The loss has two levels of weights:

  • Individual weights: Parameters like surface_pressure_weight and volume_velocity_weight control the importance of a specific physical quantity in the total loss.

  • Group weights: The surface_weight and volume_weight parameters apply an additional weight to all surface-related or volume-related losses, respectively.

During initialization, the trainer uses these weights to build an internal loss_items list. The output_modes parameter (e.g., ['surface_pressure', 'volume_velocity']) specifies which of these potential losses should be computed during training.
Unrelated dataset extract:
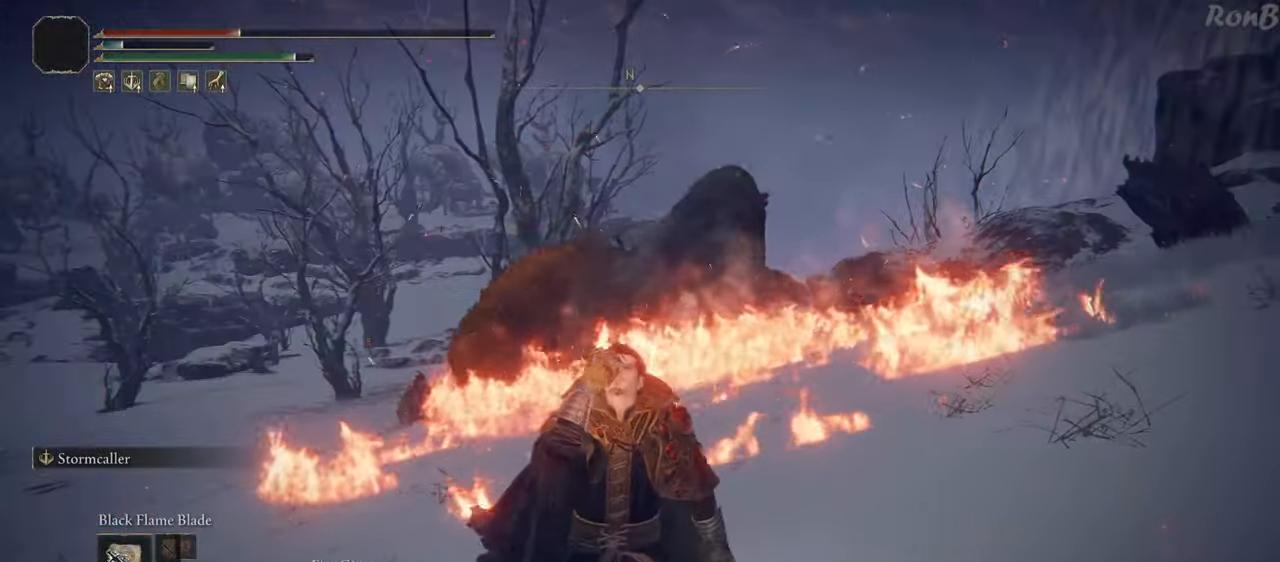
{"dt_ms": 500, "buttons": [], "left_stick": "center", "right_stick": "center", "events": [[200, "right_stick", "down"], [317, "right_stick", "center"], [400, "left_stick", "center"]]}
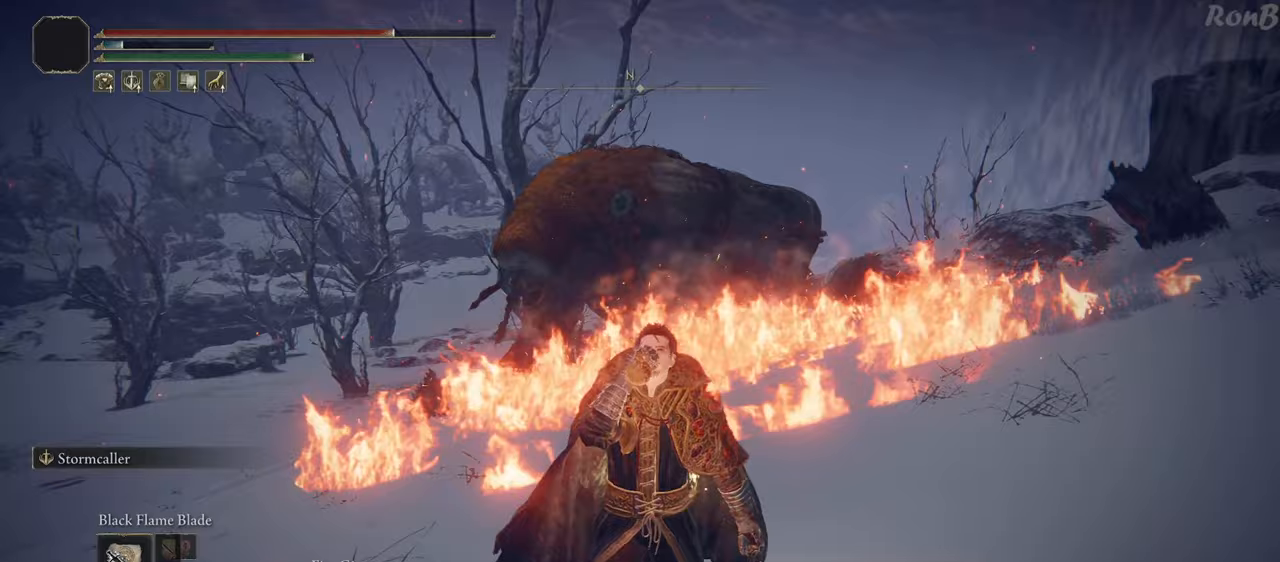
{"dt_ms": 500, "buttons": ["R2"], "left_stick": "left", "right_stick": "right", "events": [[333, "left_stick", "left"], [417, "R2", "down"], [483, "right_stick", "right"]]}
Custom loss calculation (loss_compute):

This method contains the core logic of the trainer for computing the loss:

def loss_compute(
    self, forward_output: dict[str, torch.Tensor], targets: dict[str, torch.Tensor]
) -> dict[str, torch.Tensor]:
    """Given the output of the model and the targets, compute the losses.
    Args:
        forward_output The output of the model, containing the predictions for each output mode.
        targets: Dict containing all target values to compute the loss.

    Returns:
        A dictionary containing the computed losses for each output mode.
    """
    losses: dict[str, torch.Tensor] = {}
    for item, weight, group_weight in self.loss_items:
        if weight > 0 and group_weight > 0 and item in forward_output:
            if f"{item}_target" not in targets:
                raise ValueError(
                    f"Target for '{item}' not found in targets. Ensure the targets contain the correct keys."
                )
            losses[f"{item}_loss"] = (
                F.mse_loss(targets[f"{item}_target"], forward_output[item]) * weight * group_weight
            )
    if len(losses) == 0:
        raise ValueError("No losses computed, check your output keys and loss function.")
    return losses

It iterates through the loss_items configured during initialization. For each item (like surface_pressure), it checks that its weight is non-zero and that the model produced a corresponding output key.

This flexible system allows you to easily experiment with different combinations of output objectives without changing the underlying code.

When using only a single loss value, the loss_compute method is not needed and can be implemented directly inside the forward function (by overriding the base train_step method, as done in the scaffold template at src/noether/scaffold/template_files/trainer/base.py).